- Stored dataset items
______________________________
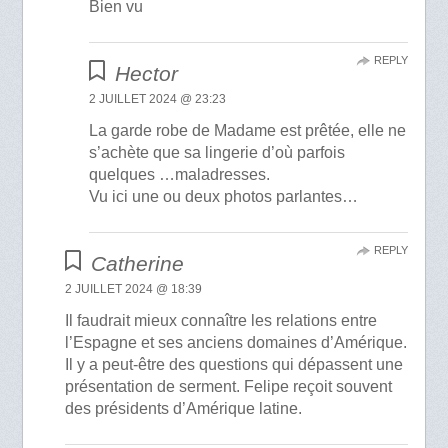
Bien vu
REPLY
Hector
2 JUILLET 2024 @ 23:23
La garde robe de Madame est prêtée, elle ne
s’achète que sa lingerie d’où parfois
quelques …maladresses.
Vu ici une ou deux photos parlantes…
REPLY
Catherine
2 JUILLET 2024 @ 18:39
Il faudrait mieux connaître les relations entre
l’Espagne et ses anciens domaines d’Amérique.
Il y a peut-être des questions qui dépassent une
présentation de serment. Felipe reçoit souvent
des présidents d’Amérique latine.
______________________________
- REQUIREMENT
When you repeat the data, keep every line exact and drop the images.

- ANSWER SPACE
Bien vu
REPLY
Hector
2 JUILLET 2024 @ 23:23
La garde robe de Madame est prêtée, elle ne
s’achète que sa lingerie d’où parfois
quelques …maladresses.
Vu ici une ou deux photos parlantes…
REPLY
Catherine
2 JUILLET 2024 @ 18:39
Il faudrait mieux connaître les relations entre
l’Espagne et ses anciens domaines d’Amérique.
Il y a peut-être des questions qui dépassent une
présentation de serment. Felipe reçoit souvent
des présidents d’Amérique latine.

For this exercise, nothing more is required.